Donnerstag, 13. Juli 2017

Schweriner Rechtsextremist zu Haftstrafe verurteilt

Am gestrigen Mittwoch fand vor dem Amtsgericht Schwerin eine Verhandlung wegen eines Angriffs auf das Schweriner soziokulturelle Zentrum „Komplex“ statt. David Bühring, Organisator und Redner auf zahlreichen rechtsextremen Demonstrationen, wurde wegen Nötigung zu einer Haftstrafe verurteilt.

David Bühring zusammen mit Udo Pastörs auf einer NPD-Demonstration in Schwerin

David Bühring radikalisierte sich im Jahr 2015 und beteiligte sich seitdem regelmäßig an den von der NPD dominierten Mvgida-Demonstrationen. In dem Zeitraum gründete der Schweriner die rechte Gruppierung „Dachverband Deutschland wehrt sich“ (DWS), die jedoch nie einen Dachverband darstellte. Vor allem in Schwerin und Wismar führte Bühring regelmäßig Demonstrationen durch, war in die Organisation eingebunden.

Regelmäßig nahmen NPD-Kader und freie Kameradschaftler an diesen Märschen teil, unter anderem der NPD-Landesvorsitzende Stefan Köster, der damalige NPD-Fraktionschef Udo Pastörs und Sven Krüger aus Jamel. Doch auch diese Unterstützung brachte keine Wende bei den Teilnehmerzahlen, die zuletzt nur noch ein paar Dutzend Personen ausmachten. Dafür machte die Gruppe immer häufiger durch Straftaten von sich reden.
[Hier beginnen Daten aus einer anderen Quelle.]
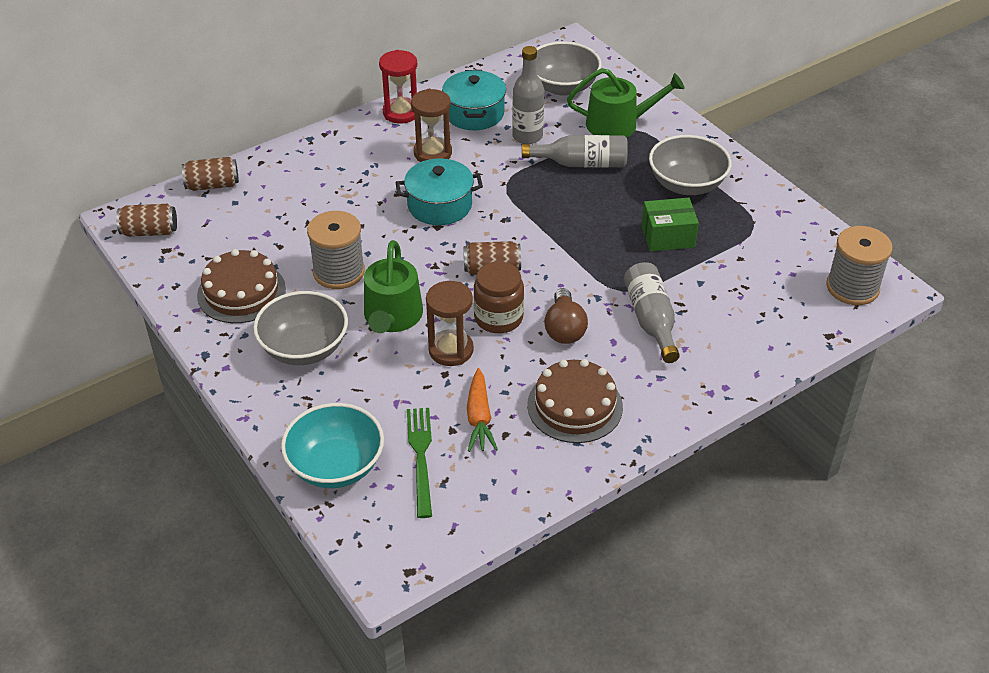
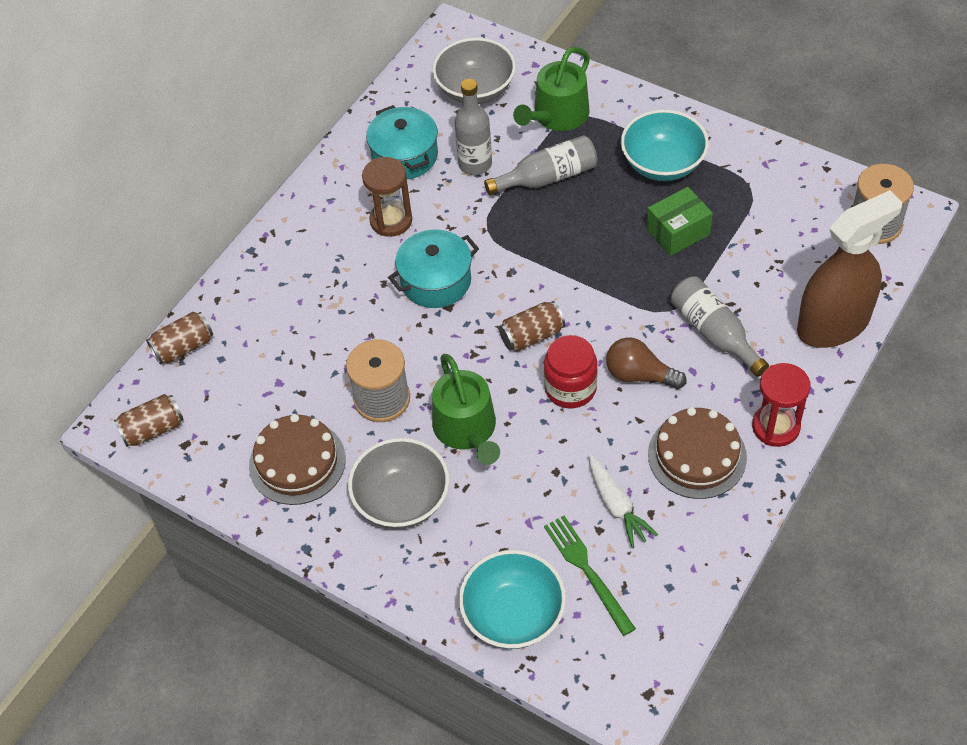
camera: 20 degrees left, 10 degrees up
(401, 113) = (328, 183): red hourglass -> red hourglass (775, 427)
(451, 350) = (546, 443): brown hourglass -> none
(479, 418) = (616, 506): orange carrot -> white carrot
(498, 318) = (570, 388): brown jar -> red jar
(564, 328) = (639, 375): brown light bulb -> brown light bulb turned 135 degrees clockwise
(618, 124) = (557, 116): green watering can -> green watering can turned 150 degrees clockwise
(686, 184) = (662, 164): grey bowl -> turquoise bowl
(764, 350) = (833, 324): none -> brown spray bottle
Anfang Dezember durchsuchte die Polizei mehrere Wohnungen, unter anderem auch die von David Bühring. Ihm wurde vorgeworfen, einen Brandanschlag auf eine Flüchtlingsunterkunft geplant zu haben. Bühring „spezialisierte“ sich später auf Einzelaktionen, die ihm schließlich auch eine Untersuchungshaft bescherten: Anfang August vergangenen Jahres trat er in der Schweriner Innenstadt vermummt mit einem weißen Bettlaken und einem Palästinensertuch auf, um den Anschein zu erwecken, arabischer Herkunft zu sein. Anschließend warf der Rechtsextreme einen Rucksack auf einzelne Personengruppen und soll hierbei Allahu Akbar“ gerufen haben. Laut Staatsanwaltschaft sollten die Wartenden glauben, dass sich in dem Rucksack Sprengstoff befinde, der in Kürze explodieren werde. Bühring wurde der Verdacht der Störung des öffentlichen Friedens durch Androhung von Straftaten und Volksverhetzung vorgeworfen.

Keine weiße Weste

Der Mann scheint in der Vergangenheit bereits des Öfteren mit dem Gesetz in Konflikt gekommen zu sein. Nach Aussagen von Prozessbeobachtern ging es dabei um das Erschleichen von Leistungen, Fahren ohne Führerschein und gemeinschaftlichen Raub. Da Bühring während des Tatzeitpunktes, dem Angriff auf das „Komplex“ im November 2015, unter Bewährung gestanden habe, sei nun wegen Nötigung eine dreimonatige Gefängnisstrafe verhängt worden. Das Urteil ist noch nicht rechtskräftig.

Auch die Liason mit der NPD ging in die Brüche. Um im politischen Raum wieder Boden gut zu machen, wollte die Gruppe „Dachverband Deutschland wehrt sich“ im Frühjahr 2016 mit Ulf Wilfert einen eigenen Kandidaten für die Schweriner Oberbürgermeisterwahl aufstellen. Doch der Plan schlug fehl. Nachdem der NPD-nahe OB-Kandidat immer häufiger durch strafrechtlich relevante Facebookposts auffiel und sich in wilde Verschwörungstheorien verstieg, wurde schließlich gegen ihn polizeilich ermittelt. Der Wahlausschuss ließ Wilfert schließlich nicht zur OB-Wahl zu.